Media Informasi Pemuda Peduli Dhuafa Gresik (PPDG) || Website: www.pemudapedulidhuafa.org || Facebook: Pemuda Peduli Dhuafa Gresik || Twitter: @PPD_Gresik || Instagram: Pemuda Peduli Dhuafa Gresik || Email: ppd.gresik@gmail.com || Contact Person: 0838-3199-1684 || Nomor Rekening: 0335202554 BNI a.n. Ihtami Putri Haritani || Konfirmasi Donasi di nomor telepon: 0857-3068-6830 || #SemangatBerkarya #PPDGresik

Selasa, 13 Mei 2014

Memilih Calon Koruptor

Esesnsi dari DEMOKRASI itu sejatinya adalah kekuasaan berada ditangan rakyat.

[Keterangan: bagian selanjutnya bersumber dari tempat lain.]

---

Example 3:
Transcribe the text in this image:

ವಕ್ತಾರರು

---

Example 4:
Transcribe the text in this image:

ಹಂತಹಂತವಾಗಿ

Berarti seluruh pemimpin dan pejabat negara itu harus tunduk dengan apa yang di katakan oleh rakyat. Tapi tentu saja ada aturan-aturan dalam hal ketundukanya. Tidak serta merta rakyat bisa menyuruh atau menyuarakan kehendaknya dengan seenaknya. Dalam hal  ber demokrasi, rakyat memiliki wakil-wakilnya yang duduk di parlemen dan mereka-mereka itu dipilih langsung oleh rakyat. Wakil rakyat adalah pilihan rakyat, dan harus menyuarakan suara rakyat. Namun demikian apakah para wakil rakyat itu benar-benar menjadi wakil nya rakyat atau hanya sekedar mengaku-ngaku wakil rakyat. Tentu saja secara konstitusi sudah diatur dan mereka-mereka yang duduk di kursi wakil rakyat adalah pilihan rakyat yang mendapat suara rakyat pada saat pemilihan umum.
Pesta demokrasi untuk memilih para wakil rakyat memang menjadi sebuah tradisi rutin lima tahunan. Dimana ribuan calon yang mengaku sebagai layak untuk dipilih rakyat menjadi wakilnya. Mereka berlomba-lomba . dengan berbagai cara untuk menarik simpati rakyat. Mulai dari memperkenalkan diri dengan memasang foto-foto mereka dengan ekspresi seramah mungkin di segala penjuru, sampai dengan mengobral janji-janji yang belum tentu mereka sendiri mampu untuk melaksanakan janji itu. Bahkan nuasa yang dilarang oleh panitia pemilihan umum yaitu politik uang pun tidak sedikit yang malakukanya.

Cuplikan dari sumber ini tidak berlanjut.